The Egg: An egg-like creature who appeared sometimes during the Overture and Bungee acts from 1993 to 1995; no longer in the show.
 Alice the Escargot: An enormous snail. Born from a spring rain, carrier of the souls of the ancestors and herald of the future.
 The Bungees: Like majestic birds in flight, the Bungees dive fearlessly through the air, creating images of unison and separation.
 Benny Le Grand: Mystères original clown, a mad professor-esque character who was more dark and bitter. He would often cause mischief either by whacking one of the Spermatos with a drumstick, throwing a loaf of bread at the red bird, drenching people with bottled water, interrupting the show as an impromptu tour guide, throwing around silver dollars, popcorn, and women's purses, harassing ticket holders, discouraging guests from seeing the show, or kidnapping an audience member and driving them around in a golf cart. (1993 - 1995, 1996 - 2000)
 Alex El Sobrino: Benny Le Grand's Spanish nephew, who was slightly more refined in personality. (1998 - 2000)
 Alfredo et Adrenaline: A comedic duo of clowns who had previously appeared in Le Cirque Reinventés European tour, and the special Zirkus Knie show. They often bickered with each other while trying to entertain the audience, from Alfredo trying to perform as a mime, to the two of them throwing paint at each other while trying to perform a song, but they soon literally kissed and made up. (1995 - 1996)

Acts
Mystère features several acrobatic acts, supplemented by clown acts and transitional scenes that advance the storyline.
 Aerial Straps Duo (2017 – present): A pair of aerialists performs twists and turns as they fly over the stage.

(Scene geometry reasoning data)
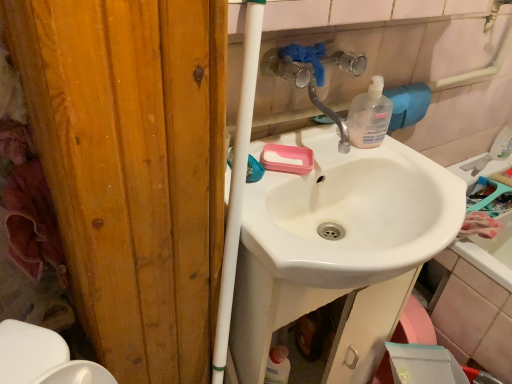
The height and width of the screenshot is (384, 512). I want to click on vacant area that is situated to the right of translucent plastic soap dispenser at upper right, so click(408, 155).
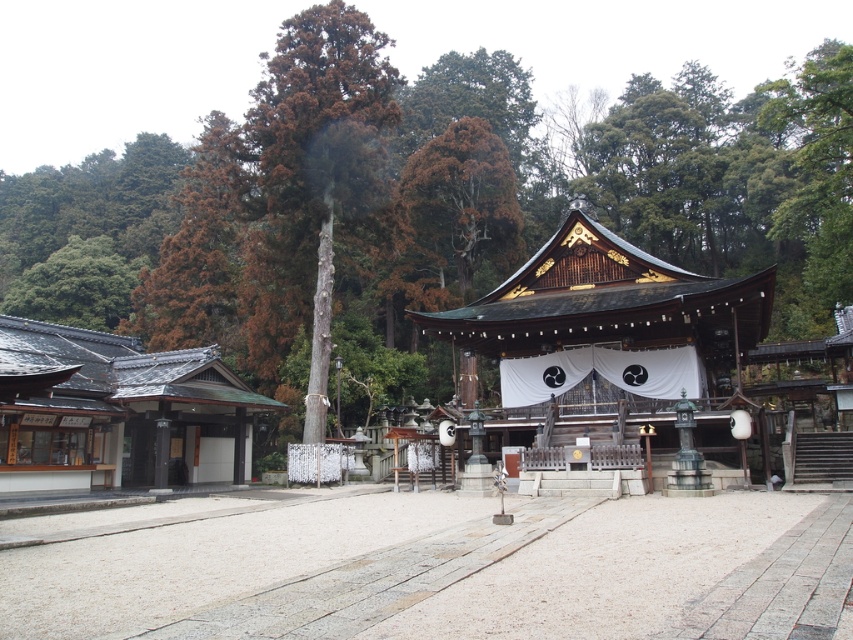
Who is more distant from viewer, (759, 166) or (624, 387)?

The point (759, 166) is behind.

Which of these two, brown wood tree at center or wooden shrine at center, stands taller?

Standing taller between the two is brown wood tree at center.

Where is `brown wood tree at center`? brown wood tree at center is located at coordinates (432, 200).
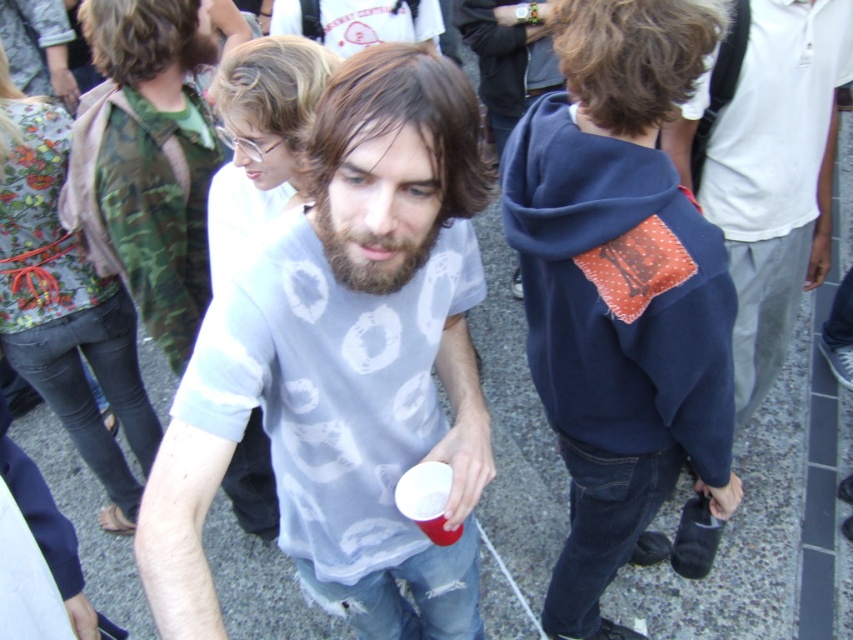
Based on the description provided, which object has a greater height between curly brown hair at upper left and beardsoft hairat center?

The curly brown hair at upper left has a greater height compared to the beardsoft hairat center.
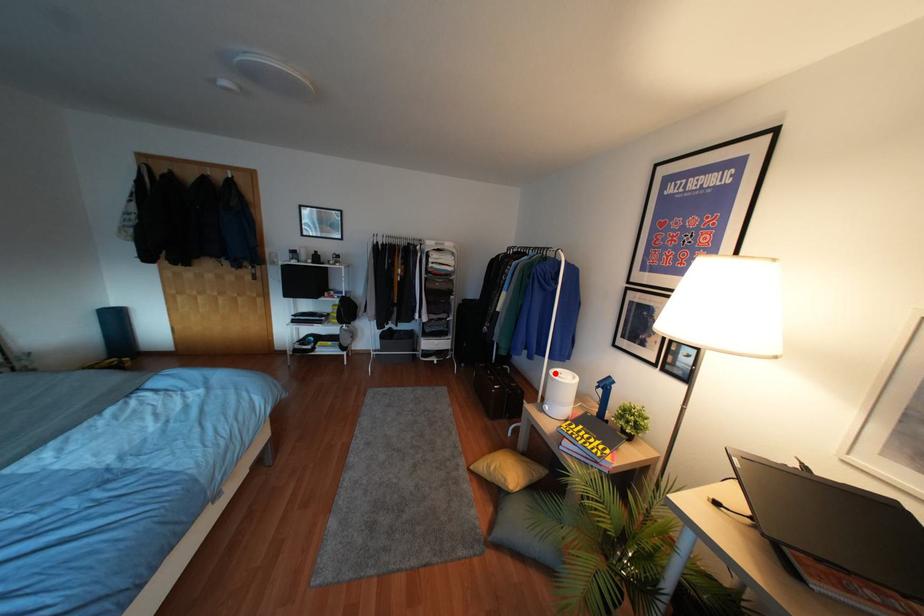
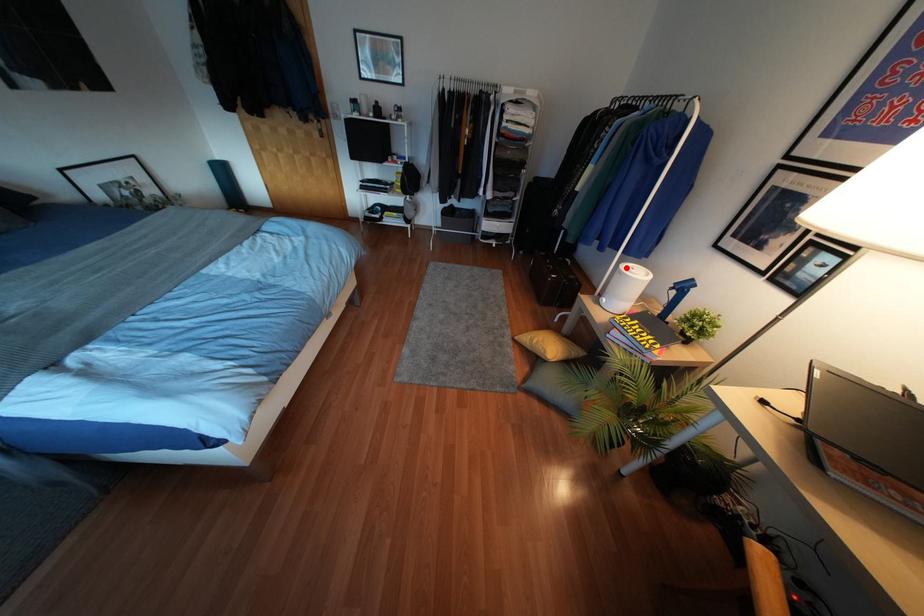
I am providing you with two images of the same scene from different viewpoints. A red point is marked on the first image and another point is marked on the second image. Do the highlighted points in image1 and image2 indicate the same real-world spot?

Yes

▶ [Questions]
(A) Print the passage of the Mystère text from "The Bungees: Like" up to and including "1996 - 2000)".
(B) In the Mystère text, what kind of creature is Alice the Escargot?

▶ [Solutions below]
(A)
The Bungees: Like majestic birds in flight, the Bungees dive fearlessly through the air, creating images of unison and separation.
 Benny Le Grand: Mystères original clown, a mad professor-esque character who was more dark and bitter. He would often cause mischief either by whacking one of the Spermatos with a drumstick, throwing a loaf of bread at the red bird, drenching people with bottled water, interrupting the show as an impromptu tour guide, throwing around silver dollars, popcorn, and women's purses, harassing ticket holders, discouraging guests from seeing the show, or kidnapping an audience member and driving them around in a golf cart. (1993 - 1995, 1996 - 2000)

(B) An enormous snail.